Here in Wisconsin, where the transportation fund is also severely stressed, a small gas tax increase, say a nickel or even less a gallon, would get transportation funding on the road to sustainability with an impact on residents that would be far from a hardship.

In justifying the refusal to back the Towns Association campaign for increased funding for rural roads, Hamm mentioned that Town of Saukville residents “don’t support the idea of borrowing to fix our roads.” He apparently was referring to a vote by a majority of residents at a town meeting against borrowing for road work. But that was about borrowing by the Town of Saukville, not the state. It’s a long stretch to say that means town residents don’t want more money from the state if one of its sources is borrowing.                    

    In fact, there is much for town residents to like in the association’s resolution, which supports the broad-based Wisconsin road funding campaign called “Just Fix It.” Taken in its entirety, the resolution is a well-reasoned appeal for a balanced approach to road funding that, rather than supporting irresponsible borrowing, criticizes it while advocating for increased gas tax and registration fees. 

“Wisconsin’s over-reliance on borrowing eats away at the state’s segregated funding sources—the state gas tax and vehicle registration fees—which increasingly pay debt service rather than fund transportation needs,” the resolution states with perfect accuracy.
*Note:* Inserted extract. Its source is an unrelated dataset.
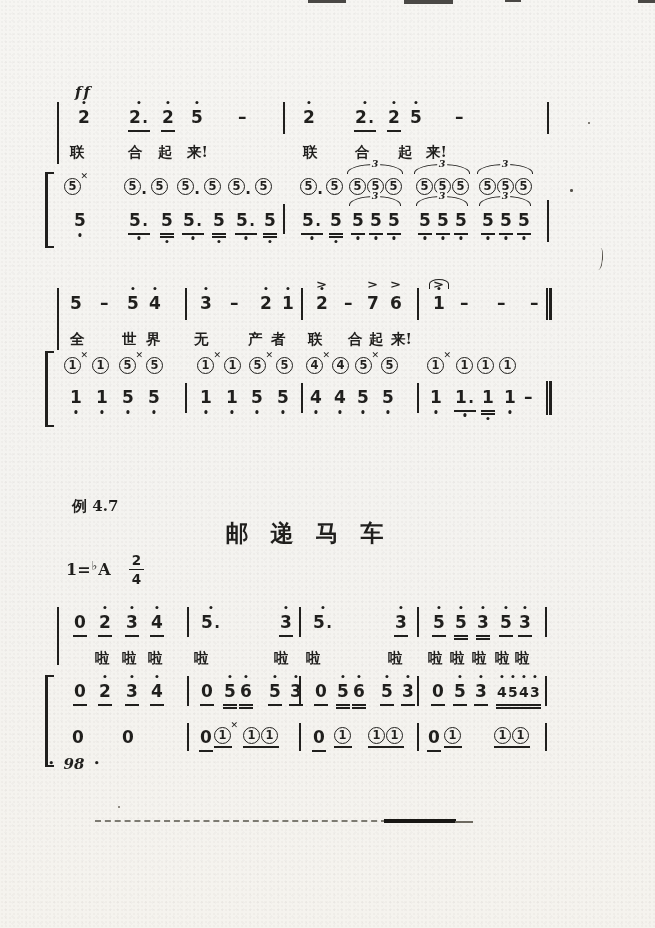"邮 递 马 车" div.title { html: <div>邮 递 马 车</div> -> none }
The resolution also points out that state funding for local roads is now less per capita than it was in 1986.

The Saukville board’s rejection of the Towns Association resolution won’t have much effect on its chances of success, but a vote of support for an effort to achieve sustainable highway funding and get a fair share of it for rural roads would likely have been seen as a welcome gesture of concern for rough-road-weary town residents.